I've had a really fun time reading this thread. I think everyone needs to take a deep breath (or drink a beer,) and calm down.
First of all, this is a mainstream platform, so lets define "mainstream."
Google says,
Google said:
n. the ideas, attitudes, or activities that are regarded as normal or conventional; the dominant trend in opinion, fashion, or the arts.
So mainstream would be what the average consumer needs out of a device and traditionally there have been a couple things that the general public wants (in general):
- Faster devices
- Smaller form factors
- Extended battery life (mobile.)
- Lower total cost of ownership.
The way that Intel has gone after all of these fairly well by improving IPC from generation to generation with a general increase in clocks up to ~3.6-4Ghz on average, smaller manufacturing processes allow for lower voltages which benefits ULV devices (such as xxxx-U series Intel CPUs on laptops,) and by improving the iGPU there is very little need for
the mainstream user to need more than what Intel is providing on chip.
So yes, Intel is doing a great job producing a mainstream chip. The problem that people like
@Mindweaver has is that he wants his needs from a computer to be mainstream needs, which probably isn't realistic given the kinds of users here at TPU. So while I know that I would want a cheap mainstream chip that runs at high clocks, has a lot of cores and, doesn't have a GPU, that's not realistic for the average consumer or business which is what Intel is trying to target.
...and for what it's worth, I would consider myself a power user considering what I do in my free time as well as being a software engineer professionally but, when push comes to shove even people like me don't always need a super powerful machine. I'm writing this on a laptop with a 4700HQ. It's a laptop, I do laptop like things on it, I even dev on it but, when push comes to shove, if I need more power I use a server which is venturing outside of what would be considered mainstream as I suspect most normal users aren't writing applications or libraries.

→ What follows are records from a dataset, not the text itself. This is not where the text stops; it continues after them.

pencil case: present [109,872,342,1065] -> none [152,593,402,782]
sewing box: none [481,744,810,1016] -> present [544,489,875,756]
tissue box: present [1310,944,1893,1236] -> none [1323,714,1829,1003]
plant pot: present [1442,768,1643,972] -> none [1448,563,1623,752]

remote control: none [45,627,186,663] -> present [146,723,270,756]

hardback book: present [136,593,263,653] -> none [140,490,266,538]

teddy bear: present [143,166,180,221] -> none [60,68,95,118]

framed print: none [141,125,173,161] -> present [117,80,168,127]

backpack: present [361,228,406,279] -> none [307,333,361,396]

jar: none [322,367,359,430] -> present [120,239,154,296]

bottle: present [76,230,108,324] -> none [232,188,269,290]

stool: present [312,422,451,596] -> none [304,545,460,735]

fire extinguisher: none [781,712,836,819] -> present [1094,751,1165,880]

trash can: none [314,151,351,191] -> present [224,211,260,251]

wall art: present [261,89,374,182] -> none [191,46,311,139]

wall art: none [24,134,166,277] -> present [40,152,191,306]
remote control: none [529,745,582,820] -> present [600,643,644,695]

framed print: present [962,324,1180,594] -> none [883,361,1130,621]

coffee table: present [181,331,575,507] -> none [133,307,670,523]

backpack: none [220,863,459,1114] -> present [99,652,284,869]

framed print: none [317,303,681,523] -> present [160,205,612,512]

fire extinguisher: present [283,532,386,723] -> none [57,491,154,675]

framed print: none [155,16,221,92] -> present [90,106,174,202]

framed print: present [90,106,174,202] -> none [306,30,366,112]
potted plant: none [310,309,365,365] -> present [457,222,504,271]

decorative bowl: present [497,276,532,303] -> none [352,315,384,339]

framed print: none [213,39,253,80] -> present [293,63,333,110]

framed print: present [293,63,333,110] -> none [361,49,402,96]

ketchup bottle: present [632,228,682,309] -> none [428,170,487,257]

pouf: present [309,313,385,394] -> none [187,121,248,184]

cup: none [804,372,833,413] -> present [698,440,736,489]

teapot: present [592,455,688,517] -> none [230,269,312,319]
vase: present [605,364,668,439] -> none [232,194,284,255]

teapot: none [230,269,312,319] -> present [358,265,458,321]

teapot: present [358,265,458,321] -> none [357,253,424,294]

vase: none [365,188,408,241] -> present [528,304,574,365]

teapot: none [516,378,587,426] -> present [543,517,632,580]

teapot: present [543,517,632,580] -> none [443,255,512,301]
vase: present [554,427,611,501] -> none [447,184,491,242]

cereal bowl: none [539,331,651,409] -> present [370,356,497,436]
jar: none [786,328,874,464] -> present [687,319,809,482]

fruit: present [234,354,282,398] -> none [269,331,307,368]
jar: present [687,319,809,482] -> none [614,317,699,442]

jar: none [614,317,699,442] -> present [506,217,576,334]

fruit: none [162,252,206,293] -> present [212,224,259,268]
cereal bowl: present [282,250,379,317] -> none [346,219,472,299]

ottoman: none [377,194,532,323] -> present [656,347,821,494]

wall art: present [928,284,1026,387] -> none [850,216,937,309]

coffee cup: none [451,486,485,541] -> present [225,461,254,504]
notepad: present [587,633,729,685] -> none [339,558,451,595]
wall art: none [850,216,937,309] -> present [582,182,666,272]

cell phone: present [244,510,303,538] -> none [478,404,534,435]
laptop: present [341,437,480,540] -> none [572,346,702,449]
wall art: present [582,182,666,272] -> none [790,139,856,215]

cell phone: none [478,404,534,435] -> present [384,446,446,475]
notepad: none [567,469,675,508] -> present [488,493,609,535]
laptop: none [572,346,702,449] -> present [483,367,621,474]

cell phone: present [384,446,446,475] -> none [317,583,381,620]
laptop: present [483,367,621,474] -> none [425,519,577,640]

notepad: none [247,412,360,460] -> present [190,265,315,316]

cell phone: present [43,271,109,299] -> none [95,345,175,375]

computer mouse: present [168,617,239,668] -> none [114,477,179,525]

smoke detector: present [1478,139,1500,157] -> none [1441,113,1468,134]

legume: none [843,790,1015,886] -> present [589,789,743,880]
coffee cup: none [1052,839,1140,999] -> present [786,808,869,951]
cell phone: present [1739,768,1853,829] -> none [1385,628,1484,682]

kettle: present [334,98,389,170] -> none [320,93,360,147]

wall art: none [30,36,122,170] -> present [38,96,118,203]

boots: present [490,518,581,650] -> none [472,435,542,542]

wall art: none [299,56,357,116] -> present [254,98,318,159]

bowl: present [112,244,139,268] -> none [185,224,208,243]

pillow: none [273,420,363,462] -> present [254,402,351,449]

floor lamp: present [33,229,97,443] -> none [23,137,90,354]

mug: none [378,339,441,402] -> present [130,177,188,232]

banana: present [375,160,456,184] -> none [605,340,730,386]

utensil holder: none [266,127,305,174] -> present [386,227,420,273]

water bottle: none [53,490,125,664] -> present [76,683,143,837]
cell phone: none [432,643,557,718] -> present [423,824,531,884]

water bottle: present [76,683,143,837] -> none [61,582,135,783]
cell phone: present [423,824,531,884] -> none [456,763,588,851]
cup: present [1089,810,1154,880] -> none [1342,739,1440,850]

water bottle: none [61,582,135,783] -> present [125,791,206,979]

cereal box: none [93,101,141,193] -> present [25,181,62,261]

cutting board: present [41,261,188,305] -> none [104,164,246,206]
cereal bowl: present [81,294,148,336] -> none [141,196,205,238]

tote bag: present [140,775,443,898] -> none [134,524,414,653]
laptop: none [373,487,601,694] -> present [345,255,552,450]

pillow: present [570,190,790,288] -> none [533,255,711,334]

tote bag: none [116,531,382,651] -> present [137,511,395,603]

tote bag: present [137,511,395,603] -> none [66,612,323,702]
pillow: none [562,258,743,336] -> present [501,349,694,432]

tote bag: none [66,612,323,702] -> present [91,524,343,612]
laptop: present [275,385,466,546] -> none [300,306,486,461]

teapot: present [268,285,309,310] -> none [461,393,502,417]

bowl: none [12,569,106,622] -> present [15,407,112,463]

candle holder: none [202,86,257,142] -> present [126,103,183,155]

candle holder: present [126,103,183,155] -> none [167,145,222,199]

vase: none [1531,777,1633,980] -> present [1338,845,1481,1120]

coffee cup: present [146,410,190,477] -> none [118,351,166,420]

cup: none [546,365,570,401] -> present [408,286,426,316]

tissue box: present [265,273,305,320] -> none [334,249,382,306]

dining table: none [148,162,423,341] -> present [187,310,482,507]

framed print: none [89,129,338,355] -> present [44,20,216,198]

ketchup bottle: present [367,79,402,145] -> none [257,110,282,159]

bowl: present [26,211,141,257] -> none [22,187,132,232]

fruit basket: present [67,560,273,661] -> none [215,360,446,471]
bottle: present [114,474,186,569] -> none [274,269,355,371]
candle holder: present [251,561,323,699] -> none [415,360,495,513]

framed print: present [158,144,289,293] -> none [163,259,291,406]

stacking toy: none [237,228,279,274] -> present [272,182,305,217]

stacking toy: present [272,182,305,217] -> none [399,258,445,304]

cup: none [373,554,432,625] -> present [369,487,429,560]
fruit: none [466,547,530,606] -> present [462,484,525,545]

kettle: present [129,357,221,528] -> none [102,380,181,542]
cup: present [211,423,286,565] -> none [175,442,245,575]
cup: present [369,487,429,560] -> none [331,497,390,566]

Personally, I think this is in line with what Intel has been trying to achieve and that's taking over the iGPU market while reducing TDP on mobile devices. That is what the average consumer wants, so that is what we will get. It's really as simple as that... and if you don't like it, you can always pay for a pair of Xeons just like businesses do.
tl;dr: We users here at TPU are probably the furthest from the definition of mainstream users but, even us power users don't always need maximum performance. Intel is merely catering to the masses and you shouldn't get too upset because we are the minority. Intel cares about businesses that need long battery life on laptops and slim/cheap/fast workstations and that your run of the mill user wants a computer that simply works. I want a cheap 100 core CPU just as much as the next person but, the reality is that we're confined to dealing with what the masses need or coughing up the dough for what businesses pay for servers. Thats simply reality because more will always cost you.